Schwäbische Zeitung (Sigmaringen)
Die Fasnet findet ihren Weg
Am Auseligen gibt es in Kindergarten und Pflegeheim ein Programm.
SIGMARINGEN - Keine Umzüge, keine Zunftbälle und kein Bräuteln – die Narren haben es dieser Tage wahrlich nicht leicht. Aber da Not ja bekanntlich erfinderisch macht, müssen am Auseligen weder die Sigmaringer Kindergartenkinder noch die Bewohner des Sigmaringer Josefinenstifts auf närrisches Treiben verzichten.
Mit einem Korb und standesgemäßer Verkleidung besuchten Biggy Ressel und Nicole Diesch den Kindergarten Gorheimer Allee am späten Morgen. Sieben weitere Gruppen waren in weiteren Kindergärten unterwegs. Ihr Ziel: Den Kleinen wenigstens ein bisschen Fasnet ermöglichen. Dabei hatten sie einen Narrenbaum, den sie zuvor geschmückt hatten. Außerdem brachten sie sämtliche Häser der Sigmaringer Zünfte mit, stellten sie vor und erklärten die Hintergründe. Auch die Bräutlingsstange durfte natürlich nicht fehlen.
Die drei Notbetreuungsgruppen versammelten sich im Freien, dick eingepackt in warme Jacken, Mützen und Handschuhe und machten begeistert mit. Zuvor, erklärt eine Erzieherin, hatten die Kinder sich ausgiebig mit der Semmerenger Fasnet beschäftigt und fleißig gelernt. Das machte sich auch bemerkbar. Wenn Ressel fragte, welche Häser den Kleinen noch einfielen, riefen sie wild durcheinander und konnten die Kostüme auch hervorragend beschreiben. Selbst die Rufe der Zünfte hatten die Kleinen direkt lautstark parat.
Närrische Poesie gehört auch dazu und so hatten die Frauen ein Gedicht von Pastoralreferent Hermann Brodmann mitgebracht, in dem sie trotz Coronapandemie die Fasnet hochleben ließen. Den Kindern waren die Umstände auch zuwider. „Corona ist ein Spielverderber“, klagte ein Junge am Schluss des Besuchs der Zunftmitglieder, der mit Leckereien für den Nachwuchs endete.
Im Hof des Josefinenstifts sind am frühen Nachmittag die Bewohner und einige Zaungäste bereit für die Einlagen von Hermann Brodmann und Bezirkskantor Bruno Hamm. Mit Decken und Mützen ausgestattet blicken die Bewohner von den Balkonen und aus ihren Zimmern in den sonnigen Innenhof. Dort haben sich Brodmann und Hamm – mit genügend Abstand – an ihren Mikrofonen platziert und legen los. Während Brodmann singt, unterstützt ihn Bruno Hamm am Akkordeon. Auf den Balkonen ist leichtes Schunkeln zu erkennen, im Hof schwingt der eine oder die andere das Bein im Takt. So geht Fasnet während einer Pandemie.

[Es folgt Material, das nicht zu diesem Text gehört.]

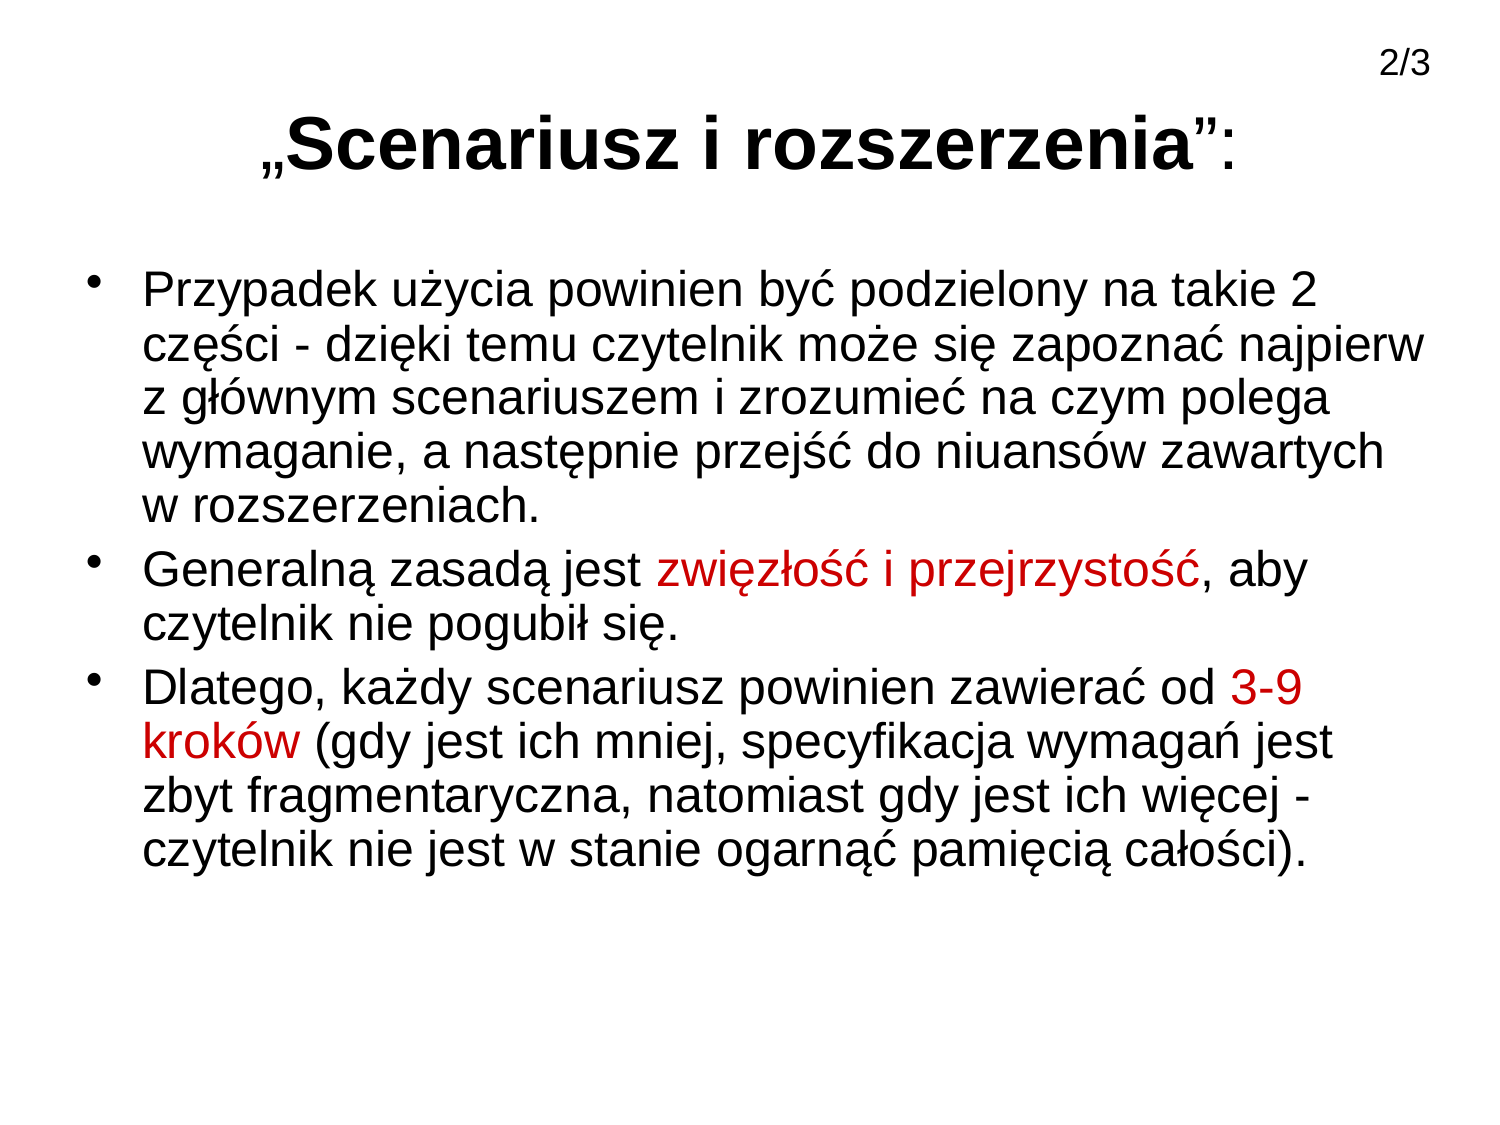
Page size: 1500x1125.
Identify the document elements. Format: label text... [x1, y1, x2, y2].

list Przypadek użycia powinien być podzielony na takie 2 części - dzięki temu czytelnik może się zapoznać najpierw z głównym scenariuszem i zrozumieć na czym polega wymaganie, a następnie przejść do niuansów zawartych w rozszerzeniach. Generalną zasadą jest zwięzłość i przejrzystość, aby czytelnik nie pogubił się. Dlatego, każdy scenariusz powinien zawierać od 3-9 kroków (gdy jest ich mniej, specyfikacja wymagań jest zbyt fragmentaryczna, natomiast gdy jest ich więcej - czytelnik nie jest w stanie ogarnąć pamięcią całości). [70, 256, 1448, 988]
title „Scenariusz i rozszerzenia”: [0, 70, 1500, 209]
text_box 2/3 [1364, 30, 1471, 91]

Vom Semmerenger Mädle geht’s zu einem Fasnets-Gedicht aus der Feder Brodmanns, anschließend wird wieder gesungen. Zwischendrin – wie soll es anders sein – ein „Nauf auf d’Stang“aus dem Hof, die Antwort der Gäste folgt prompt. Nach „Lustig ist das Zigeunerleben“stimmt Brodmann „Auf’m Wase graset d’Hase“an, es wird mit eingestimmt, vereinzelt geht auch mal ein Arm in die Höhe, geklatscht wird im Takt. Quasi
Schunkelstimmung. Zwischendurch erklärt Brodmann, was es mit Corona auf sich hat, seine Katze sei „schon genervt, da wir jeden Tag in ihrer Wohnung sind“. Er habe aber auch gehört, dass das mit den Masken ja ganz praktisch sei: „Dann kann man auch mal ohne Gebiss unterwegs sein“. Und weiter mit Musik und Gesang. Es geht um eine Bäuerin, die ihr Kätzle verloren hat und anschließend den Wald, in dem es geschneit hat. Das Publikum weiß Bescheid, es gibt Bravo-Rufe und Applaus.
Gegen Ende rezitiert Brodmann ein Gedicht von Dora Bilharz und kommt schlussendlich – natürlich in musikalischer Weise – zu der Frage: „Muss i denn zum Städtele hinaus“. Im Gegenteil. Nach der Fasnets-Einlage geht es für die Bewohner wieder nach drinnen. Denn dort warten Kaffee und Kuchen.
„Corona ist ein Spielverderber“, sagt eines der Kindergartenkinder beim Besuch der Zunftmitglieder.